#### mrproper

Greetings,

Is it true that the subring of quadratic field, given by $$\displaystyle \{a+b\sqrt{D}|a,b \in Z\}$$ is contained in the subring $$\displaystyle \{a+b\frac{1+\sqrt{D}}{2}|a,b \in Z\}$$, if D is equivalent to 1 modulo 4.

Dummit and Foote use the terminology "slightly larger one" for the second, which implies that it contains the first. I tried to prove it but could not, so I did some examples.

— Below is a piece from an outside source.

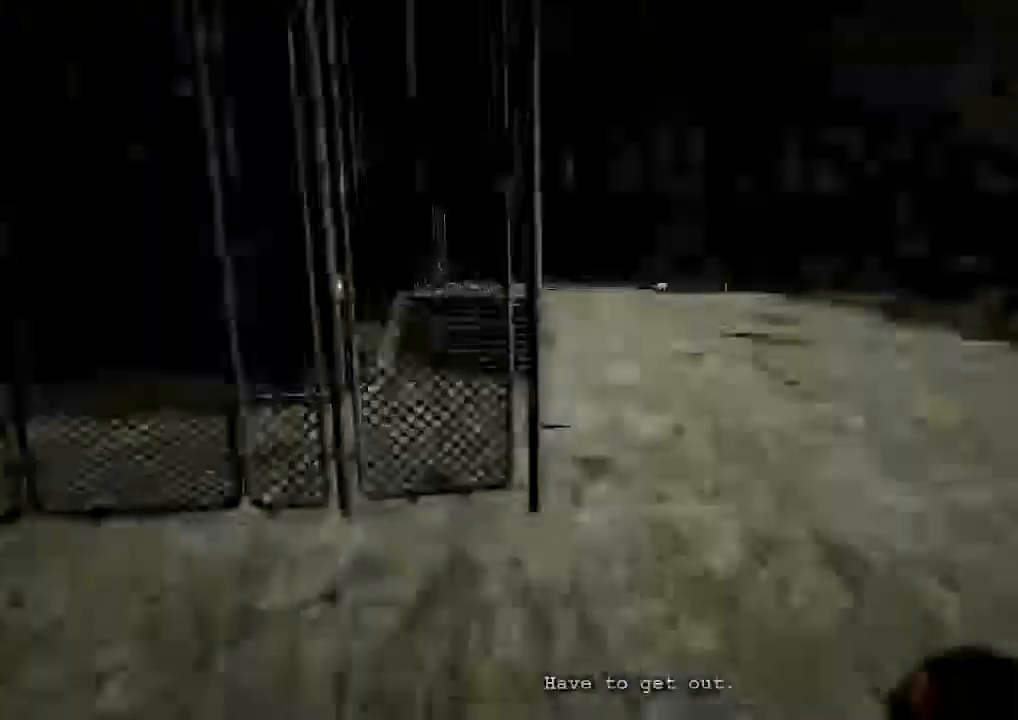
{"keys": ["shift", "w"], "mouse": [], "events": []}
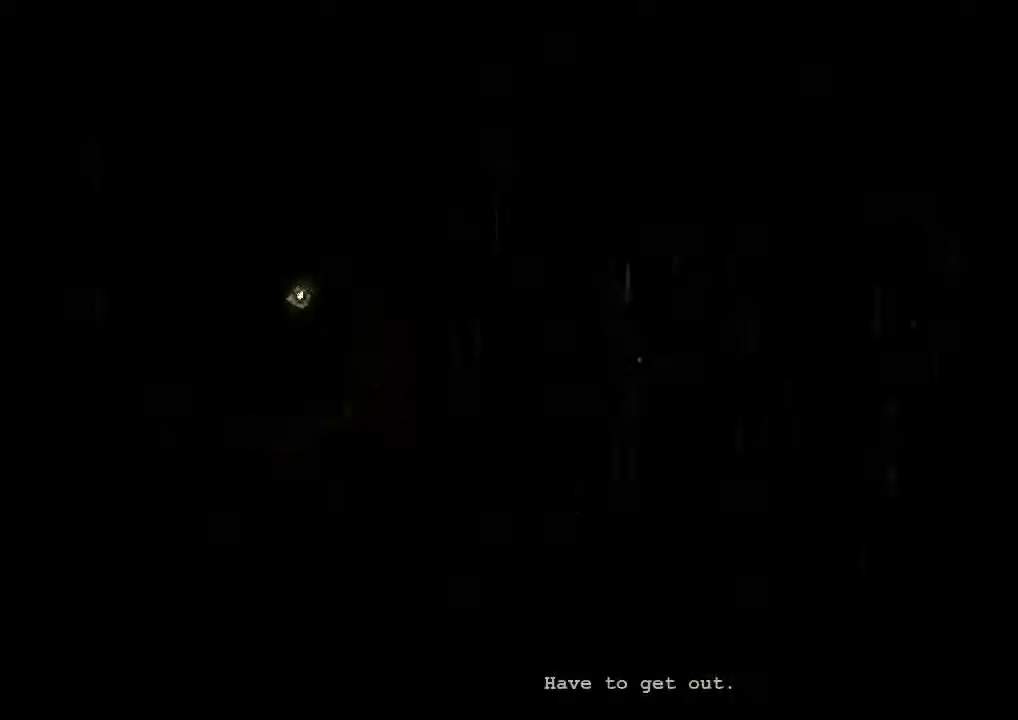
{"keys": ["shift", "w"], "mouse": [], "events": []}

I picked D=5, and a=b=1. So if the conjecture is true, there must be $$\displaystyle c,d \in Z$$, such that
$$\displaystyle 1+\sqrt{5}=c+d\frac{1+\sqrt{5}}{2}}\Leftrightarrow 1+\sqrt{5}=\frac{2c+d(1+\sqrt{5})}{2} \Leftrightarrow 2(1+\sqrt{5})=2c+d(1+\sqrt{5})\Leftrightarrow(2-d)(1+\sqrt{5})=2c$$

Case 1: $$\displaystyle d\ne2 \Rightarrow \sqrt{5}=\frac{2c}{2-d}-1$$ that on the right looks like rational number
Case 2: $$\displaystyle d=2 \Rightarrow 1+\sqrt{5}=c$$ which also implies that $$\displaystyle \sqrt{5}$$ is rational number (integer actually)

So, check is needed and If I'm correct, I'm interested what constitutes the intersection of these subrings ?

Last edited:

#### Idea

$$\displaystyle a+b\sqrt{D}=(a-b)+2b\left(\frac{1+\sqrt{D}}{2}\right)$$

shows that it is a subring

$$\displaystyle \frac{1+\sqrt{D}}{2}$$ cannot be written as $$\displaystyle a+b\sqrt{D}$$

shows it is a proper subring

1 person

#### mrproper

I'm yet to digest Idea's answer, but just noted the grave error in my original post.
Case 2 (when d=2) implies that c=0 which shows that c and d do in fact exist in this particular example.
The error exist, because I realized the division by zero problem only at the moment of writing the original post. Stupid.

Last edited:

#### mrproper

I got the Idea's answer too. You show how $$\displaystyle a+b\sqrt(D)$$ be rewritten as member of the larger ring. Then show a member of the large ring that is not member of the smaller. Thanks very much!